7am: unlock the family from their padded safe room. Disarm the ring of claymores surrounding the house and feed the pitbulls. ( all of them have been infected with superaids and given testosterone shots!)

7:15am: put on the coffee!!! (Even preppers need a boost in the am!)

8am: after enjoying my Joe, clean the 50 cals placed around the castle. (Gotta keep em clean in case of zombies!)

9am: time for some delicious MREs! (Essential to having regular bowel movements!)

10am: patrol (!!!)

11am: inventory supplies (I'm not fawning over the huge stash of lifesaving trinkets. Really I'm not!)

12pm: time for some delicious MREs! (Once again: essential to having regular bowel movements!!)

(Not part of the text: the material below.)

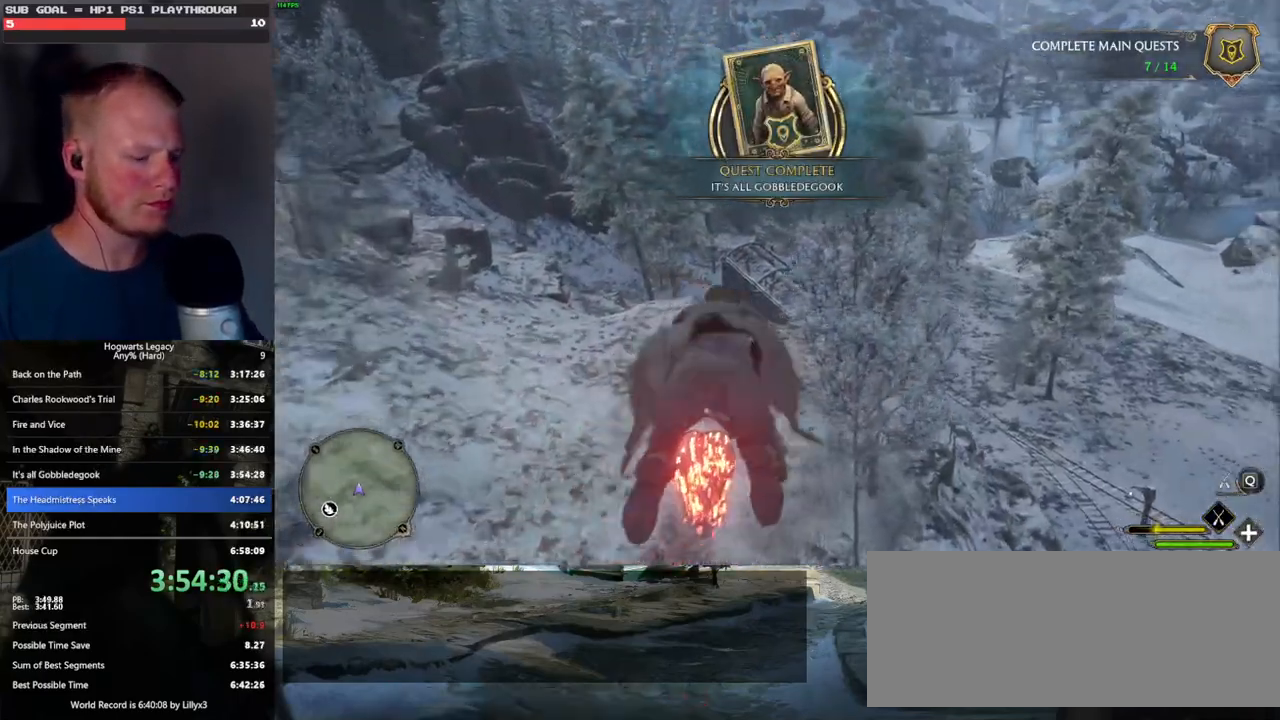
{"keys": ["ctrl_l", "w"], "mouse": ["left"], "events": [[116, "ctrl_l", "up"], [433, "ctrl_l", "down"]]}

As you can see, the typical life of a prepper is very stressful and strenuous. I've only told you the morning routine... can you imagine what it's like in the afternoon and evening!?? Don't even get me started on the night shift!


----------



## AquaHull (Jun 10, 2012)

Butt why is a Lab your avatar when you have pits


----------



## Arklatex (May 24, 2014)

AquaHull said:


> Butt why is a Lab your avatar when you have pits


Because they are my pets. Not my security force. (Plus they haven't been infected with superaids and given testosterone shots!!!)


----------



## James m (Mar 11, 2014)

Don't ask me??


----------



## James m (Mar 11, 2014)

I prepare for natural disasters power outages and the Apocalypse. I'm a college student much like yourself. I commute over an hour to college. I used to carry a lot of survival gear in the back of my Jeep, this included things like jumper cables to magnesium firestarter to fishing gear to wrench sets in case I break down. It came in handy a few times at work, and giving people jump starts. Besides that I sit here all alone and wait patiently for the zombie apocalypse. What can I say? Maybe I'm immature.


----------



## alterego (Jan 27, 2013)

I don't think of myself as a prepper. So it will have to be someone else.


----------



## Chipper (Dec 22, 2012)

Please send pictures and are you supplying the beer and brats?


----------



## Jakthesoldier (Feb 1, 2015)

Ark! What the hell? Why didn't you back me up in the survival gun thread. I told em to put an m2 at every corner and be done with it. James says .50 call are sooo WWI and we need to go 20mm


----------



## Kauboy (May 12, 2014)

anglepink140 said:


> I would love to have someones time to interview the life of a prepper and I would just ask a few questins. Please contact me !


My BS meter is pegging.


----------



## 8301 (Nov 29, 2014)

Sure, I'll talk. Here is how I see it. I'm a normal guy with normal responsibilities (family, friends, work) who refuses to depend on others to be responsible for my needs. And just like buying home or car insurance I spend some time and cash paying for "SHTF insurance" to assure that in severely bad times I still will not be a burden on others. 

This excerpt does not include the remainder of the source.